▶ [Task prompt]: Your answer should be the lines below from the one with "left eye: (449, 105)" to the one with "right shoulder: (306, 106)", both included, given again exactly and with nothing added.

START Information shown

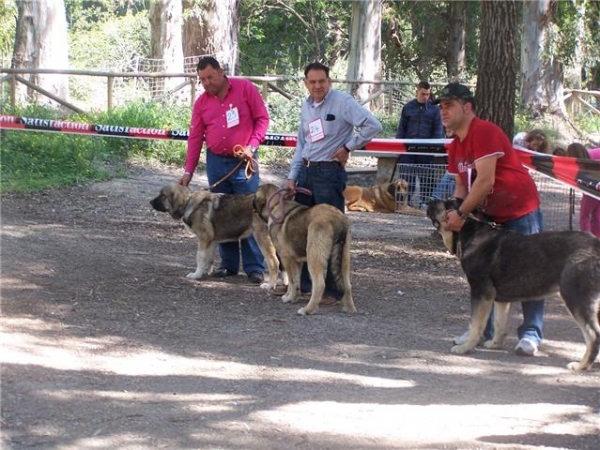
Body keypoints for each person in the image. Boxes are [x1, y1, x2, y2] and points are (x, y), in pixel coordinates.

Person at [435, 82, 545, 356]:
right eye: (441, 107)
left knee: (533, 271)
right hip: (490, 216)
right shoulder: (454, 145)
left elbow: (484, 182)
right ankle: (481, 331)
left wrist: (460, 214)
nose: (443, 111)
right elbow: (462, 186)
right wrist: (455, 212)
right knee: (482, 275)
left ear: (467, 106)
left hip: (520, 210)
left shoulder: (484, 131)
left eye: (449, 105)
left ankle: (531, 333)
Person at [286, 61, 382, 296]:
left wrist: (348, 147)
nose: (317, 86)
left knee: (330, 231)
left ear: (329, 81)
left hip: (329, 174)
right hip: (306, 173)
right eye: (312, 82)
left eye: (321, 81)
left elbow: (373, 125)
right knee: (304, 231)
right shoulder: (306, 106)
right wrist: (292, 176)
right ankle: (306, 287)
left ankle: (333, 291)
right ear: (306, 83)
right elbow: (302, 143)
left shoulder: (342, 102)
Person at [179, 56, 269, 285]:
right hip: (216, 163)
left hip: (243, 162)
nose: (207, 82)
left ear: (221, 72)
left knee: (251, 212)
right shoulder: (201, 103)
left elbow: (262, 119)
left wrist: (252, 146)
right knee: (219, 216)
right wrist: (188, 171)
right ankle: (228, 266)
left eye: (210, 77)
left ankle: (254, 268)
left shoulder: (244, 88)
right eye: (202, 79)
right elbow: (195, 138)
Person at [396, 81, 444, 208]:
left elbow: (438, 130)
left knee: (426, 177)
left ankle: (425, 202)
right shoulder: (407, 107)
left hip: (426, 148)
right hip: (408, 148)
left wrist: (435, 148)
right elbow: (402, 128)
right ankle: (406, 201)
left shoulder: (435, 109)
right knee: (406, 176)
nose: (426, 97)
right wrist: (398, 146)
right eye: (423, 94)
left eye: (428, 94)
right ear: (417, 91)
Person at [566, 143, 600, 237]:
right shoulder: (591, 155)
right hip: (596, 186)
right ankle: (597, 239)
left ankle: (587, 240)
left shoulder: (588, 159)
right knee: (596, 214)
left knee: (584, 215)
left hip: (593, 187)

END Information shown

▶ [Written response]:
left eye: (449, 105)
left ankle: (531, 333)
Person at [286, 61, 382, 296]:
left wrist: (348, 147)
nose: (317, 86)
left knee: (330, 231)
left ear: (329, 81)
left hip: (329, 174)
right hip: (306, 173)
right eye: (312, 82)
left eye: (321, 81)
left elbow: (373, 125)
right knee: (304, 231)
right shoulder: (306, 106)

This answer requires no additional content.